Красноармейцы толпой валили вдоль улицы, разбивались на группы, заходили во дворы. Трое свернули в воротца к Аникушке, пятеро, из них один конный, остались около астаховского куреня, а остальные пятеро направились вдоль плетня к Мелеховым. Впереди шел невысокий пожилой красноармеец, бритый, с приплюснутым, широконоздрым носом, сам весь ловкий, подбористый, с маху видать – старый фронтовик. Он первый вошел на мелеховский баз и, остановившись около крыльца, с минуту, угнув голову, глядел, как гремит на привязи желтый кобель, задыхаясь и захлебываясь лаем; потом снял с плеча винтовку. Выстрел сорвал с крыши белый дымок инея. Григорий, поправляя ворот душившей его рубахи, увидел в окно, как в снегу, пятня его кровью, катается собака, в предсмертной яростной муке грызет простреленный бок и железную цепь. Оглянувшись, Григорий увидел омытые бледностью лица женщин, беспамятные глаза матери. Он без шапки шагнул в сенцы.
– Оставь! – чужим голосом крикнул вслед отец.
Григорий распахнул дверь. На порог, звеня, упала порожняя гильза. В калитку входили отставшие красноармейцы.

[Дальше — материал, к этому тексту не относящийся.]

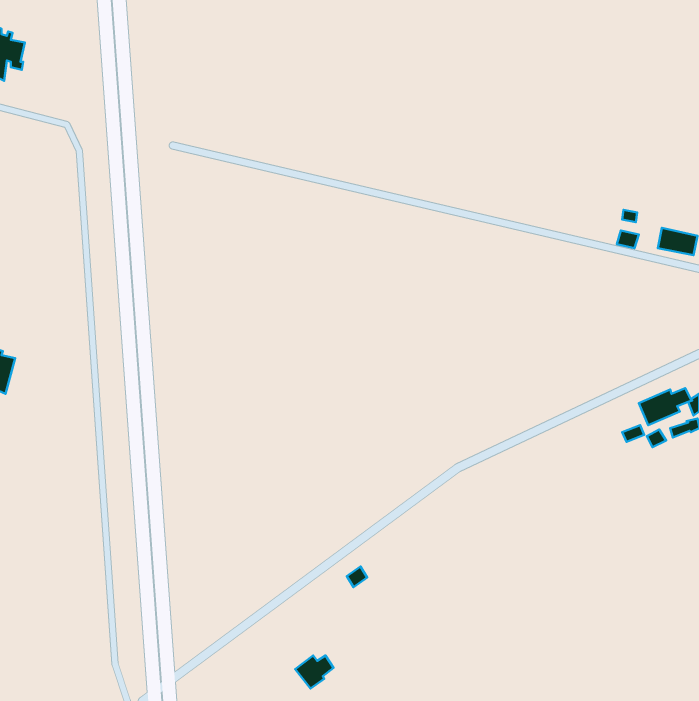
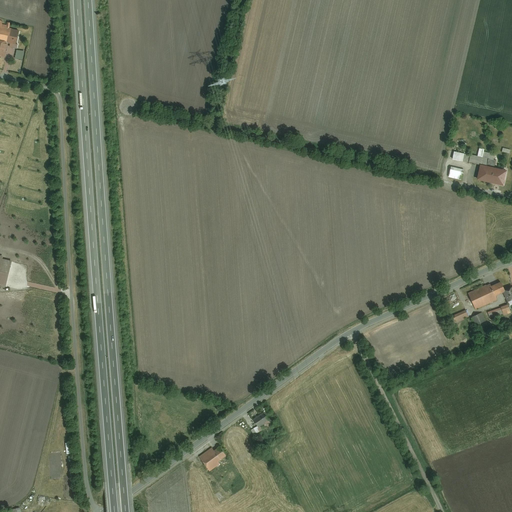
building: [295,655,334,688] -> [198,447,226,471]

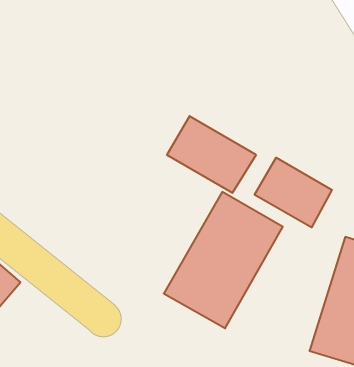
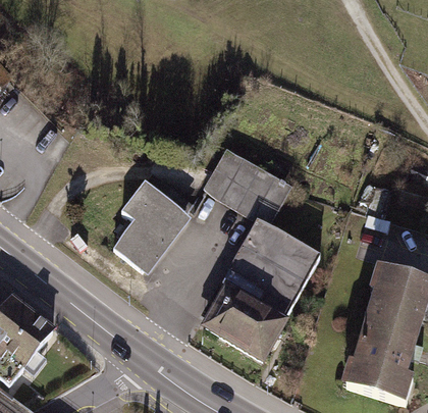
building: none -> [113,180,191,273]
building: [255,158,332,227] -> none

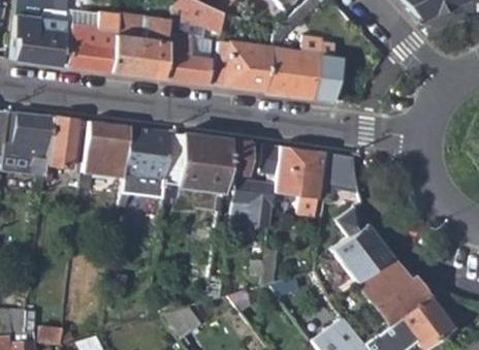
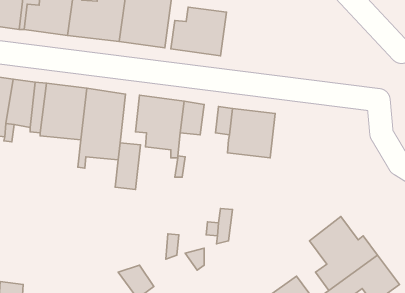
building: [266,47,338,100] -> none
building: [327,152,357,187] -> none
building: [233,177,275,225] -> none
building: [333,206,389,281] -> none

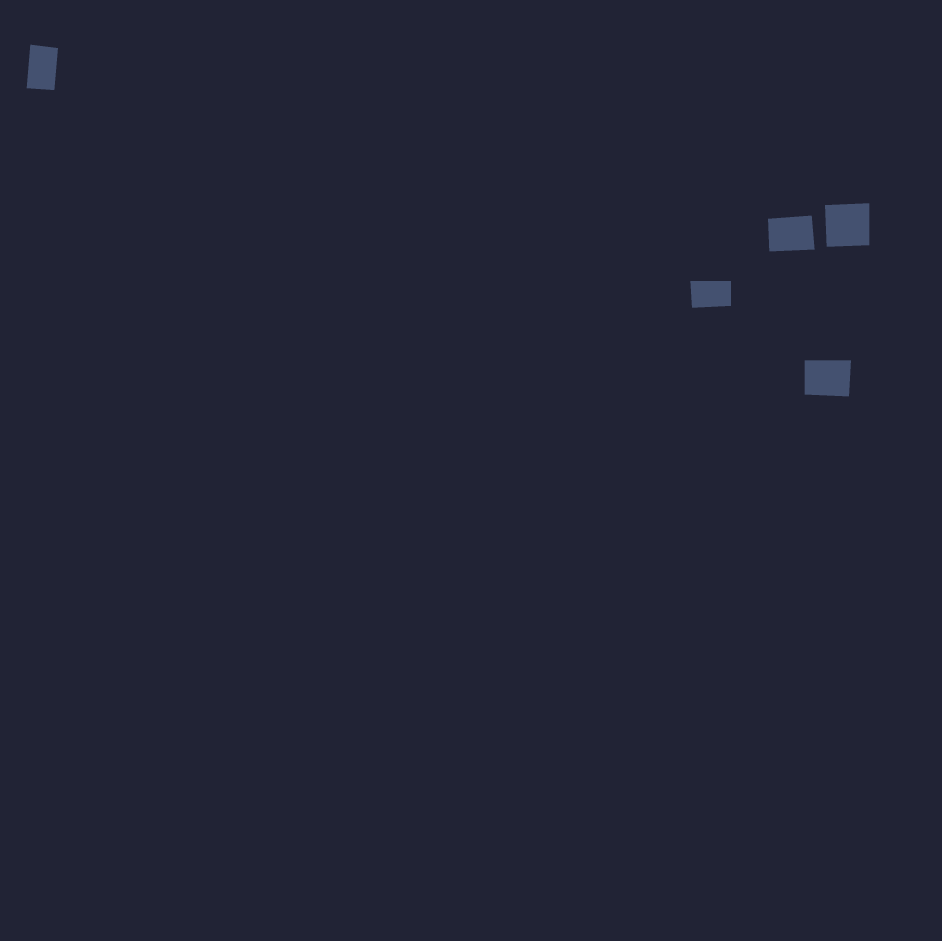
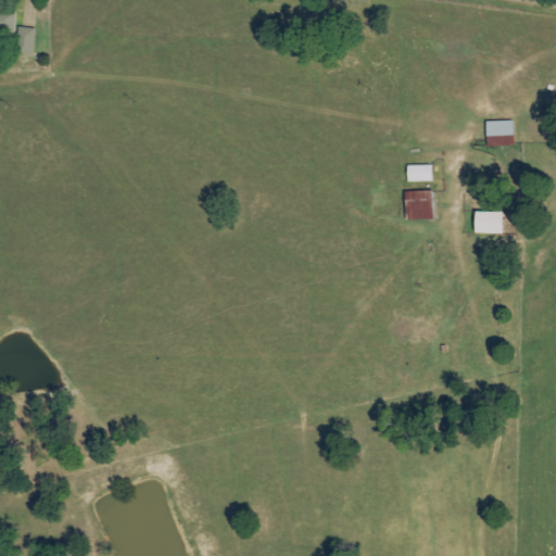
building: [767,215,815,252] -> none
building: none -> [405,191,432,219]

– За что убил собаку? Помешала? – спросил Григорий, став на пороге.
Широкие ноздри красноармейца хватнули воздуха, углы тонких, выбритых досиня губ сползли вниз. Он оглянулся, перекинул винтовку на руку:
– А тебе что? Жалко? А мне вот и на тебя патрон не жалко потратить.
Хочешь? Становись!
– Но-но, брось, Александр! – подходя и смеясь, проговорил рослый рыжебровый красноармеец. – Здравствуйте, хозяин! Красных видали?
Принимайте на квартиру. Это он вашу собачку убил? Напрасно!.. Товарищи, проходите.
Последним вошел Григорий. Красноармейцы весело здоровались, снимали подсумки, кожаные японские патронташи, на кровать в кучу валили шинели, ватные теплушки, шапки. И сразу весь курень наполнился ядовито-пахучим спиртовым духом солдатчины, неделимым запахом людского пота, табака, дешевого мыла, ружейного масла – запахом дальних путин.
Тот, которого звали Александром, сел за стол, закурил папиросу и, словно продолжая начатый с Григорием разговор, спросил:
– Ты в белых был?
– Да…
– Вот… Я сразу вижу сову по полету, а тебя по соплям. Беленький!